FTX investigates ‘unauthorized transactions’ after millions of dollars disappear from cryptocurrency wallets

FTX’s precarious status deteriorated substantially only hours after filing for Chapter 11 bankruptcy protection. The crypto exchange said late Friday night that it had been hacked after millions of dollars in digital assets were taken from FTX wallets, despite the business restricting withdrawals earlier in the day. The precise amount of lost money is unknown, but CoinDesk estimates it to be more than $600 million.

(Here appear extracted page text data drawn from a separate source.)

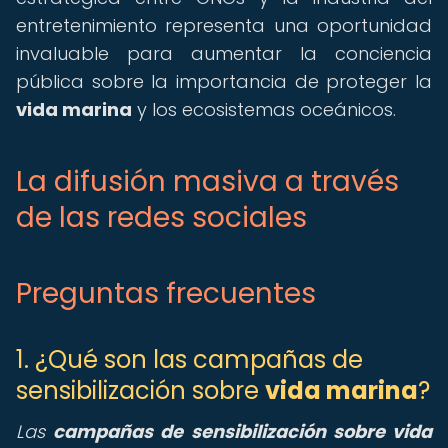
entretenimiento representa una oportunidad
invaluable para aumentar la conciencia
pública sobre la importancia de proteger la
vida marina
y los ecosistemas oceánicos.
La difusión masiva a través
de las redes sociales
Preguntas frecuentes
1. ¿Qué son las campañas de
sensibilización sobre
vida marina
?
Las
campañas de sensibilización sobre vida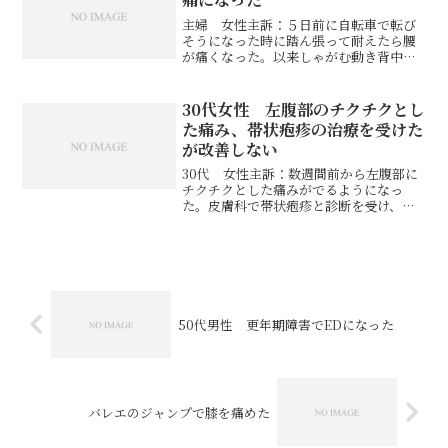
主婦 女性主訴：５日前に自転車で転び
そうになった時に踏ん張って耐えたら腰
が痛くなった。以来しゃがむ動き背中を
丸めると腰が痛い。腰を伸ばしたり揉ん
だりしても、その場は良いがすぐに痛く
なる。５日経つが改善しない。1回目状
30代女性 左腹部のチクチクとし
態：右肩甲骨が挙がって巻...
た痛み、帯状疱疹の治療を受けた
が改善しない
30代 女性主訴：数週間前から左腹部に
チクチクとした痛みがでるようになっ
た。皮膚科で帯状疱疹と診断を受け、痛
み止めを処方されたが改善しないため、
オンラインでご相談。1回目状態：帯状疱
疹と診断されたそうですが、発症から数
週間経っても発疹や水疱...
50代男性 更年期障害でEDになった
バレエのジャンプで膝を痛めた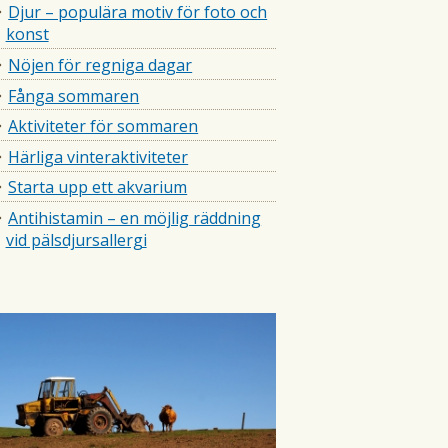
Djur – populära motiv för foto och
konst
Nöjen för regniga dagar
Fånga sommaren
Aktiviteter för sommaren
Härliga vinteraktiviteter
Starta upp ett akvarium
Antihistamin – en möjlig räddning
vid pälsdjursallergi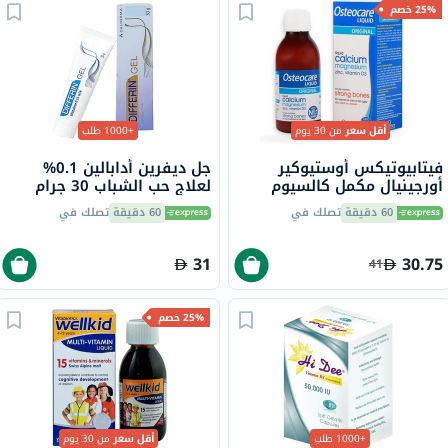
25% خصم
أقل سعر
من 30 يوم
+1000 طلب
فيتابيوتيكس أوستيوكير
جل ديفرين أدابالين 0.1%
أورجينيال مكمل كالسيوم
لعلاج حب الشباب 30 جرام
سائل بنكهة البرتقال، لقوة
60 دقيقة
تصلك في
60 دقيقة
تصلك في
العظام 200 مل
31
30.75
41
25% خصم
+1000 طلب
أقل سعر
من 30 يوم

“FTX has been compromised.” “FTX applications are malware,” according to a message on the company’s official Telegram channel. Customers were advised to avoid the FTX website and remove its applications from their phones. Following the disclosure, FTX General Counsel Ryne Miller said that the business was taking all of its digital assets down “to prevent harm following the discovery of fraudulent transactions.”

 

 

According to CoinDesk, several members of the crypto community believe the cash was removed by someone in FTX founder Sam Bankman-close Fried’s circle. Bankman-Fried has not responded to the event. The stolen millions are in addition to at least $1 billion in client monies that disappeared from FTX before to the company’s bankruptcy filing. Reuters reports that Bankman-Fried “secretly moved” $10 billion from the cryptocurrency exchange to his trading firm Alameda Research. He allegedly revealed the financial disparity to other FTX officials on November 6th, only days before Binance launched and then abandoned its offer to save the company.

“We didn’t transfer covertly,” he told Reuters. “We had perplexing internal labelling that we misunderstood.” When confronted about the missing cash, he allegedly responded “???” On Saturday, Bankman-Fred rejected claims that he had gone to Argentina after his resignation as CEO of FTX.